Berita di harian Kompas edisi 18 Januari 2016, di halaman 1 dengan judul "Kemiskinan Sepanjang Hayat Keluarga Erni" sungguh membuat saya tertegun sekaligus merasa miris. Sebagai orang yang dilahirkan dan dibesarkan sekaligus menempuh pendidikan di tanah jawara ini saya sedih membacanya. Tulisan wartawan Kompas itu dikemas secara apik sehingga pembaca merasakan langsung alur cerita layaknya orang tua mendongengkan cerita kepada anaknya.

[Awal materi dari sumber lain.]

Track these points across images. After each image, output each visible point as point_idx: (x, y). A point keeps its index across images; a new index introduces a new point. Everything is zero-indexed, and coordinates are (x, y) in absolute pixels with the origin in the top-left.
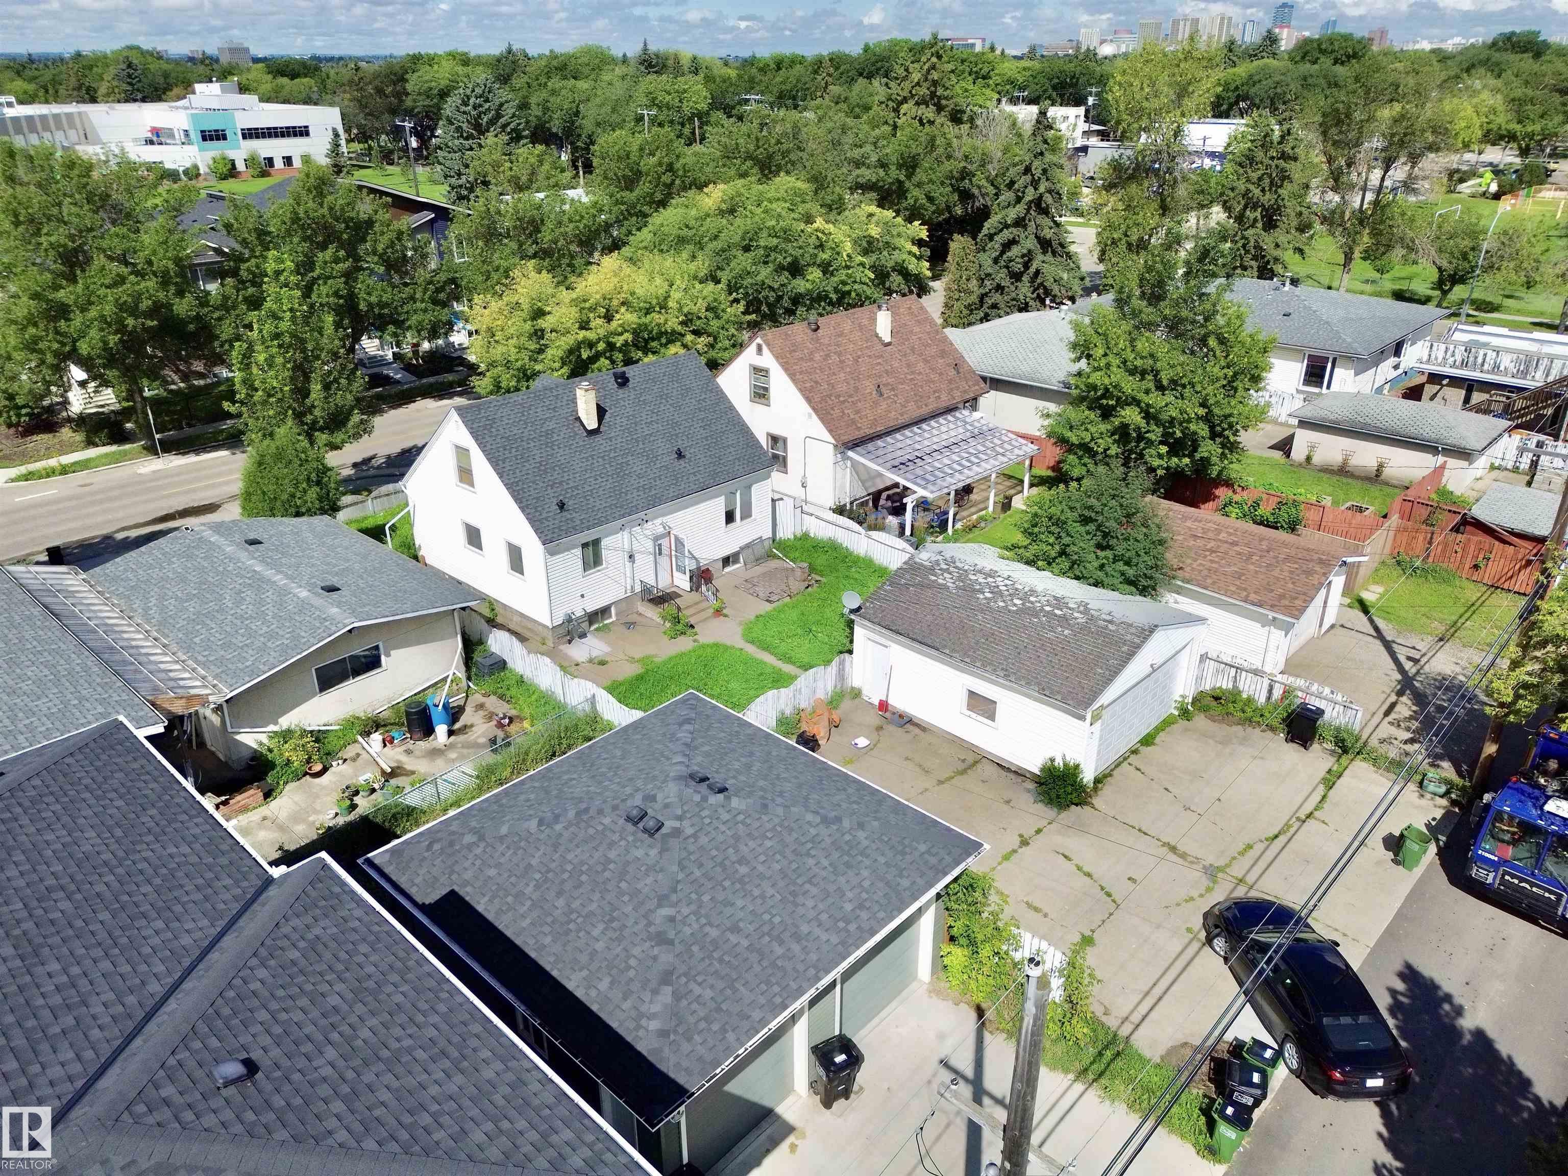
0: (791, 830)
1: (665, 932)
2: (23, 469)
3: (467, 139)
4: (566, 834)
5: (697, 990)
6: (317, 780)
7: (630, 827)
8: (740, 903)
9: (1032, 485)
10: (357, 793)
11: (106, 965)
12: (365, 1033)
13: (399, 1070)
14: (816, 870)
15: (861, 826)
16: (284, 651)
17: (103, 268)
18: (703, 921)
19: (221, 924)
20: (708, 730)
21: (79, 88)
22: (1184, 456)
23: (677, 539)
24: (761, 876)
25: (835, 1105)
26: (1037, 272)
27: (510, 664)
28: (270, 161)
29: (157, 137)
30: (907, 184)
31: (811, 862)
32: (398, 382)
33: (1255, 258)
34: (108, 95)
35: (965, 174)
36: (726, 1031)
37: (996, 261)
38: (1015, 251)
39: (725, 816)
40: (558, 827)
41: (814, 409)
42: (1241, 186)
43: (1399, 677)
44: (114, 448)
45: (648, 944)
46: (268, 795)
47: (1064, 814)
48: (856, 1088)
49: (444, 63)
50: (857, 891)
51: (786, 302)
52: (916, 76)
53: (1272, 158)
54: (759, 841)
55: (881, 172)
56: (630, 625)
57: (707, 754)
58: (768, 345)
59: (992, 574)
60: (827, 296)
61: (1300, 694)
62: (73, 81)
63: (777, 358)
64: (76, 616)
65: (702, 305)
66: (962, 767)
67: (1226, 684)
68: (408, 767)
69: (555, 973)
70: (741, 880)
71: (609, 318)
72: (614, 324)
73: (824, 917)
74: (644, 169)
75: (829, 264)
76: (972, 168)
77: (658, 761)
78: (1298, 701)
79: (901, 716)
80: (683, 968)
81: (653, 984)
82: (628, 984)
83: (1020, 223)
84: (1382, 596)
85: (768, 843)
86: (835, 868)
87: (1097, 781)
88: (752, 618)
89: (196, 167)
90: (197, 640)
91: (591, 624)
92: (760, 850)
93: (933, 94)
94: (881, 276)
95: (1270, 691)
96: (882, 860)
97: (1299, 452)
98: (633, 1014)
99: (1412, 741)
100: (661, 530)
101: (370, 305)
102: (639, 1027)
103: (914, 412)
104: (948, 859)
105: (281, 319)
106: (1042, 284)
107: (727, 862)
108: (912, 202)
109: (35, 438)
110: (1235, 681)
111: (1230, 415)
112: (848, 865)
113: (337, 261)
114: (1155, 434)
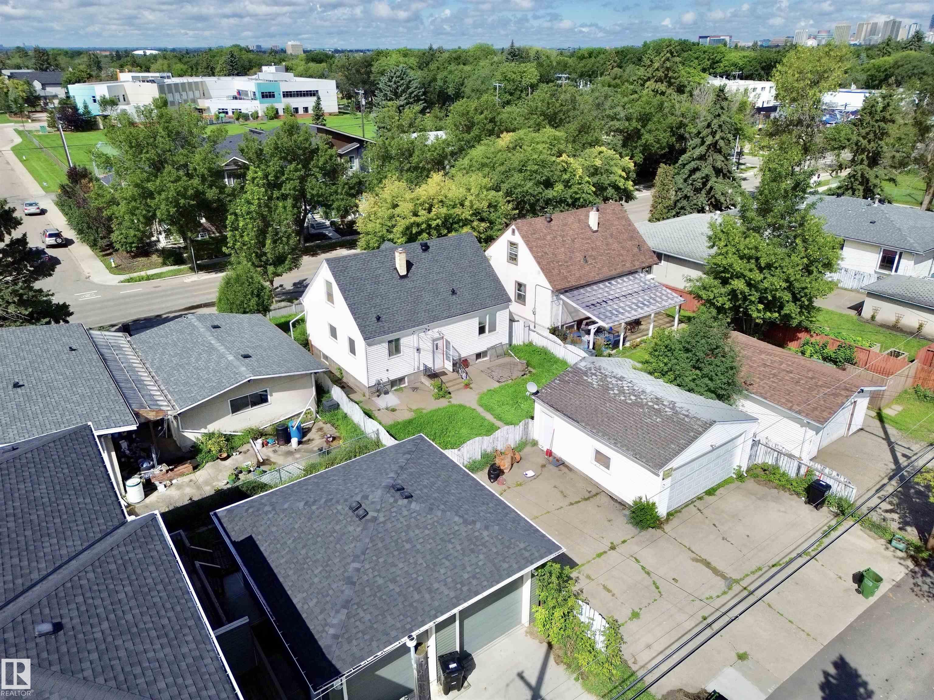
0: (442, 525)
1: (352, 577)
2: (127, 277)
3: (389, 100)
4: (317, 513)
5: (362, 614)
6: (223, 462)
7: (350, 513)
8: (401, 565)
9: (681, 321)
10: (241, 472)
11: (16, 561)
12: (129, 617)
13: (137, 640)
14: (451, 551)
15: (487, 528)
16: (212, 389)
17: (170, 172)
18: (376, 573)
19: (86, 544)
20: (419, 459)
21: (207, 68)
22: (775, 312)
23: (447, 341)
24: (418, 551)
25: (451, 693)
26: (711, 188)
27: (341, 406)
28: (296, 110)
29: (239, 95)
30: (643, 131)
31: (450, 546)
32: (330, 238)
33: (861, 184)
34: (220, 71)
35: (682, 125)
36: (373, 641)
37: (685, 180)
38: (698, 175)
39: (405, 513)
40: (314, 508)
41: (541, 269)
42: (854, 138)
43: (893, 467)
44: (176, 267)
45: (342, 583)
46: (196, 468)
47: (644, 533)
48: (466, 684)
49: (394, 56)
50: (474, 567)
51: (541, 203)
52: (656, 65)
53: (877, 121)
54: (421, 530)
55: (627, 124)
56: (415, 389)
57: (411, 474)
58: (518, 229)
59: (621, 379)
60: (565, 201)
61: (817, 474)
62: (205, 64)
63: (523, 237)
64: (116, 360)
65: (485, 204)
66: (587, 495)
67: (770, 461)
68: (272, 460)
69: (289, 593)
70: (405, 552)
71: (430, 211)
72: (433, 213)
73: (449, 580)
74: (476, 121)
75: (568, 181)
76: (685, 121)
77: (381, 474)
78: (816, 478)
79: (558, 460)
80: (357, 600)
81: (338, 607)
82: (325, 604)
83: (702, 158)
84: (900, 413)
85: (427, 532)
86: (464, 552)
87: (669, 514)
88: (485, 390)
89: (257, 113)
90: (172, 379)
91: (392, 387)
92: (421, 536)
93: (666, 76)
94: (600, 189)
95: (799, 468)
96: (495, 550)
97: (867, 313)
98: (323, 622)
99: (891, 511)
100: (437, 336)
101: (313, 195)
102: (324, 631)
103: (606, 272)
104: (537, 554)
105: (252, 204)
106: (713, 196)
107: (400, 541)
108: (644, 141)
109: (139, 259)
110: (777, 460)
111: (806, 288)
112: (472, 551)
113: (296, 170)
114: (755, 296)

Sedih, itu sudah pasti. Marah, apalagi. Lalu apa yang mampu aku perbuat untuk mengangkat derajat keluarga Erni dari kemiskinan terstruktur? Sedih karena propinsi yang sudah berumur 15 tahun ini tak juga terangkat indeks kesejahteraannya. Marah! karena para pejabatnya selalu berurusan dengan aparat penegak hukum akibat keserakahan dan mental korupnya.

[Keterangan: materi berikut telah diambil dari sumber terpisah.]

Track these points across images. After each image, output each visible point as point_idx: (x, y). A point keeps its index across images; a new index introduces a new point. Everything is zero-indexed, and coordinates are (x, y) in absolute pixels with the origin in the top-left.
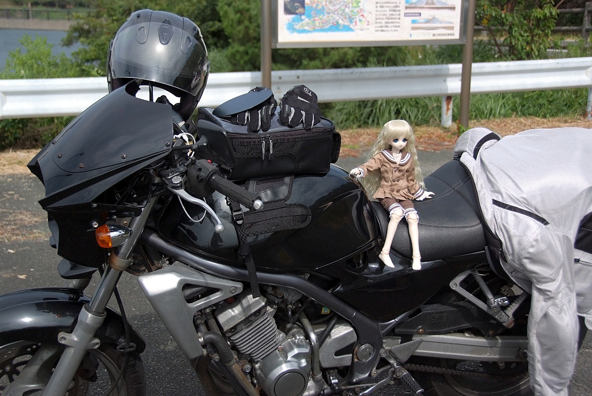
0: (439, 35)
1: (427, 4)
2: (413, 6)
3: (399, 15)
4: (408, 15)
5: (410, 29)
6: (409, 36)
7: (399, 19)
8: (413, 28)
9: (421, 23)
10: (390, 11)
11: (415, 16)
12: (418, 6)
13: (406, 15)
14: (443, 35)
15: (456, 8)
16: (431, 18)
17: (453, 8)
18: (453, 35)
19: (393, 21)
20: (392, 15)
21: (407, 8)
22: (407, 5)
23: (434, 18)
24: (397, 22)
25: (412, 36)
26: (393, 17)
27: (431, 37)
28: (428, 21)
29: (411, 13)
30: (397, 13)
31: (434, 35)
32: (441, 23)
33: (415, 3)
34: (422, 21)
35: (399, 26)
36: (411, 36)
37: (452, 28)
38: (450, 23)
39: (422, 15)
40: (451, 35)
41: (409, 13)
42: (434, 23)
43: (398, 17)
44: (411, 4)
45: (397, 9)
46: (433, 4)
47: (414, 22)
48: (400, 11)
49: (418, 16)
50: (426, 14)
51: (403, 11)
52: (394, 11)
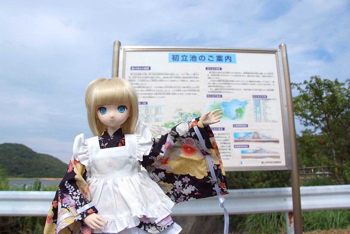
0: (267, 162)
1: (253, 138)
2: (241, 139)
3: (230, 146)
4: (238, 146)
5: (241, 158)
6: (240, 163)
7: (230, 149)
8: (243, 157)
9: (250, 153)
10: (221, 143)
11: (244, 147)
12: (246, 140)
13: (235, 146)
14: (271, 162)
15: (280, 142)
16: (258, 149)
17: (277, 142)
18: (280, 162)
19: (224, 151)
20: (223, 146)
21: (235, 141)
22: (236, 139)
23: (261, 149)
24: (228, 153)
25: (243, 163)
26: (224, 148)
27: (260, 164)
28: (256, 152)
29: (241, 145)
30: (228, 145)
31: (262, 163)
32: (268, 153)
33: (242, 138)
34: (250, 151)
35: (230, 156)
36: (241, 163)
37: (278, 157)
38: (276, 153)
39: (250, 146)
40: (278, 162)
41: (238, 145)
42: (262, 153)
43: (229, 148)
44: (240, 138)
45: (227, 142)
46: (259, 138)
47: (243, 152)
48: (230, 143)
49: (246, 147)
50: (254, 146)
51: (233, 144)
52: (225, 143)
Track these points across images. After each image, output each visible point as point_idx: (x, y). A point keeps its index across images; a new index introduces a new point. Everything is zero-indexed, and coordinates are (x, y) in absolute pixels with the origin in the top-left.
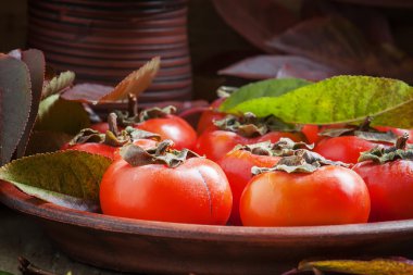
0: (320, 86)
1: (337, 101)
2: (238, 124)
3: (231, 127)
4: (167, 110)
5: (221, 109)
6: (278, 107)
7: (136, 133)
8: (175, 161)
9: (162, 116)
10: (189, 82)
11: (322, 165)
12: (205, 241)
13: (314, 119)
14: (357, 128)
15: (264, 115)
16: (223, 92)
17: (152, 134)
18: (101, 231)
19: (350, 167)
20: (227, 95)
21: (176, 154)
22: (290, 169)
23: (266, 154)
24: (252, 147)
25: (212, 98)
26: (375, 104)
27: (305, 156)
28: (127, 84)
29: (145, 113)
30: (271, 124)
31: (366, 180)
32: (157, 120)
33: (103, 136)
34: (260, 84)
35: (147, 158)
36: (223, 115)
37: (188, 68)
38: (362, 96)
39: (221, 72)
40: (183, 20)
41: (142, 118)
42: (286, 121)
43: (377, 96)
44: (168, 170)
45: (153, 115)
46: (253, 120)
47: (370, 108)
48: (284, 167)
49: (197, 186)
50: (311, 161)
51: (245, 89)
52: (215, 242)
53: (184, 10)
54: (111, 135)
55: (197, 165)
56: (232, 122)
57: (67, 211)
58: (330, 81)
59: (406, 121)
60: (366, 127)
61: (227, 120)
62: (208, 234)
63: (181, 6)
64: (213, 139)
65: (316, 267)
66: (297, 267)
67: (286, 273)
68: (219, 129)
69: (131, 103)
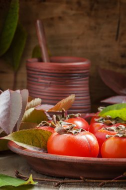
2: (105, 121)
3: (101, 122)
4: (77, 115)
5: (99, 115)
6: (120, 114)
7: (63, 123)
8: (76, 132)
9: (75, 117)
10: (89, 106)
12: (86, 163)
15: (115, 117)
16: (100, 109)
17: (69, 124)
18: (46, 160)
21: (77, 130)
22: (121, 136)
23: (113, 131)
24: (108, 128)
25: (96, 111)
28: (61, 104)
29: (69, 116)
30: (118, 120)
32: (73, 119)
33: (50, 124)
34: (114, 105)
35: (65, 131)
36: (99, 117)
37: (89, 101)
39: (102, 101)
40: (87, 82)
41: (67, 118)
42: (124, 119)
44: (73, 136)
45: (71, 117)
46: (110, 119)
48: (118, 135)
49: (85, 142)
51: (108, 107)
52: (90, 164)
53: (88, 78)
54: (53, 123)
55: (85, 134)
56: (102, 120)
57: (34, 152)
61: (100, 119)
62: (87, 161)
63: (86, 76)
64: (94, 126)
66: (123, 174)
67: (119, 177)
68: (97, 122)
69: (63, 112)
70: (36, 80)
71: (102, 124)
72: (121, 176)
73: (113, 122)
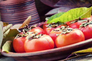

Baca lah bagaimana paragraf terakhir ini bicara: "Namun, untuk urusan investasi, tidak demikian. Aparatur pemerintah sigap memfasilitasi pembelian lahan-lahan di Desa Banyuasih oleh pemodal dari luar daerah. Persis di depan gubuk itu puluhan hektar tanah telah dikuasai orang kaya dari luar Banten. Kondisi lahan dibiarkan menganggur." yang berkuasa justru memfasilitasi para cukong tanah menguasai lahan seluas-luasnya tanpa menggandeng masyarakat desa untuk, setidaknya mengelola lahan yang menganggur.
Para penguasa justru bergerak cepat demi pundi-pundi rupiah yang menguntungkan mereka. Tidak begitu dengan berita kemiskinan yang menimpa rakyatnya, ketika dikonfirmasi oleh para awak media misalnya, selalu memberi jawaban normatif tanpa ada solusi yang jelas atas kemiskinan yang terjadi di daerahnya. Apa sebenarnya yang mereka kerjakan kalau bukan untuk kesejahteraan rakyatnya? apakah panggung kekuasaan baginya adalah sebuah bingkai kehormatan yang setiap orang memandangnya betah berlama-lama menatap wajah sang pemimpin dunia.

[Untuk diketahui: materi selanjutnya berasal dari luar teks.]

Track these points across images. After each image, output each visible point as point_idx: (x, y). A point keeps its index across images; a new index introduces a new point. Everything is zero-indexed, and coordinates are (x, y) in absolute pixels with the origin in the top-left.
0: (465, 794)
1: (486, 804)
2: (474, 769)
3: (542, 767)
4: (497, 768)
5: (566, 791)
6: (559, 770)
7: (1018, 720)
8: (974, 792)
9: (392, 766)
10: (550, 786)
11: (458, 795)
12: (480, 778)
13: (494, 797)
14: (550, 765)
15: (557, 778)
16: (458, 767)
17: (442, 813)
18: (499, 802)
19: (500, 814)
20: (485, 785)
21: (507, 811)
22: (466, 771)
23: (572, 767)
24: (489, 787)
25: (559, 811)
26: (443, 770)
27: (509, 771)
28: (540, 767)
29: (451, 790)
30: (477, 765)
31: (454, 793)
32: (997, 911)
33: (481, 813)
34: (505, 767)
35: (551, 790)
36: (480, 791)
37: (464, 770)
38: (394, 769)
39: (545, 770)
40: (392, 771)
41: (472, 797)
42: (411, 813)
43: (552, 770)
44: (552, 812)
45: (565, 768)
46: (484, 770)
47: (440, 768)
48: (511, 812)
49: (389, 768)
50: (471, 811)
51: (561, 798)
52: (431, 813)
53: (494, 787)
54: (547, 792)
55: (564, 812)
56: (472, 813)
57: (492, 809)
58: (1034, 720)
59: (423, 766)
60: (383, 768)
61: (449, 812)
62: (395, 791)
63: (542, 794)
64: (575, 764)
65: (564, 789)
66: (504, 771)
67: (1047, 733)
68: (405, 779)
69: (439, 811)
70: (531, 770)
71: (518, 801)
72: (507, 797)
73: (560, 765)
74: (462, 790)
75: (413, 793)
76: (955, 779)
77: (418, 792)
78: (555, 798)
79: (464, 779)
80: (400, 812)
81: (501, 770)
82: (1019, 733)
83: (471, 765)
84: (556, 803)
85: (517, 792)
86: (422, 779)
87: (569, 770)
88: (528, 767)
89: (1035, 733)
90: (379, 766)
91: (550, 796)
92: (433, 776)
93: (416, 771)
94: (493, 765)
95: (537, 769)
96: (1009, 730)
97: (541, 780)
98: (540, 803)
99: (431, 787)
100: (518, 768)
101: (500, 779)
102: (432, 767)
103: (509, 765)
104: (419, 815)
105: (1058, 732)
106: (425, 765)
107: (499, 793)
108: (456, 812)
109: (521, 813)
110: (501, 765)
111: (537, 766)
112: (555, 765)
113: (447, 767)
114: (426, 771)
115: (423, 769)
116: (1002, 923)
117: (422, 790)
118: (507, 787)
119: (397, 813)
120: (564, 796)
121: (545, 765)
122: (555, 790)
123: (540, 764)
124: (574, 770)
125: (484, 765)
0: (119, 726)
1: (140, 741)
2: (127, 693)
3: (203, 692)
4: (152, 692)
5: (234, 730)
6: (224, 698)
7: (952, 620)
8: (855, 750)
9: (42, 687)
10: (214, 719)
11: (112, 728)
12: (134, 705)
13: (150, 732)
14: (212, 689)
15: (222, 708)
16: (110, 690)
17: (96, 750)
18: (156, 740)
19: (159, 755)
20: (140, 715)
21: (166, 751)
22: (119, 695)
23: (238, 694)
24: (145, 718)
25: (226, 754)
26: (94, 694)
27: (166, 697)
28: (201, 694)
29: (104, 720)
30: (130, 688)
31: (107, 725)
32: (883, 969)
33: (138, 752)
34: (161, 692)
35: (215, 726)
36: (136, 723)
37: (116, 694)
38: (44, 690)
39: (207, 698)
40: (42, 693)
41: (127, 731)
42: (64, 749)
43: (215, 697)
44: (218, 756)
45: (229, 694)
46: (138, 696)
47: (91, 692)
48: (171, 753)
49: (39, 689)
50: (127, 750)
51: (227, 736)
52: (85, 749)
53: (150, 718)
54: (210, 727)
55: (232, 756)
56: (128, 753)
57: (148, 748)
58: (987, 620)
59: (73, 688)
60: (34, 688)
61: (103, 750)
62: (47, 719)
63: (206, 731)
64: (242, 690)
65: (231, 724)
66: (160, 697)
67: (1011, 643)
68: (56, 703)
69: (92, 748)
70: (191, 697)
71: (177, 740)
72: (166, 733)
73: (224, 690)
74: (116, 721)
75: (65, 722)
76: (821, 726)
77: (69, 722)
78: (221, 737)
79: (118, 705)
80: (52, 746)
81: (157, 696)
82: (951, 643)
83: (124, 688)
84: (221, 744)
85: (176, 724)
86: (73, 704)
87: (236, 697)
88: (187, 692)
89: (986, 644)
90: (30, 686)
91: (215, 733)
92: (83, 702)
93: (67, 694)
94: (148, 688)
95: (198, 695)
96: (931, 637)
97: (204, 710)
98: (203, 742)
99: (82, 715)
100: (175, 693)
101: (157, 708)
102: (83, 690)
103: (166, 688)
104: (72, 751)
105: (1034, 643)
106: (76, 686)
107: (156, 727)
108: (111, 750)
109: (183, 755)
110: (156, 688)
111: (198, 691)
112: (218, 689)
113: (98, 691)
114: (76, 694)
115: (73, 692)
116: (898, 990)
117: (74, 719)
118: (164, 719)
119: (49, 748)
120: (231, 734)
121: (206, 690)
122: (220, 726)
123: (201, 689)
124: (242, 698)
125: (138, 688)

Keadilan memang bukan untuk si miskin, apalagi kesejahteraan yang bersifat mendasar. untuk makan saja mereka harus bersusah payah banting tulang demi mengisi perut yang lapar, mengairi tenggorokan yang kering, serta menambah tenaga yang mulai ronta akibat lapar mendera.
Bagaimana dengan yang di tampuk kekuasaan sana? Ah, mereka hanya pandai berkilah ketika pemberitaan busung lapar menggema. Mereka hanya mampu berkomentar di berbagai media untuk mencari jalan keluar yang tak kunjung dirasakan si lapar yang sudah membusung. Menunggu pemerintah turun tangan hanya akan membuat si miskin semakin kering kerontang dilalap rasa lapar dan dahaga. Mengharapkan uluran tangan mereka sudah barang tentu yang akan terjadi selalu berkilah terganjal birokrasi.
Untuk urusan kemiskinan birokrasi selalu dipersulit tapi urusan licinnya perizinan pemegang kuasa begitu gesit tanpa banyak berpikir.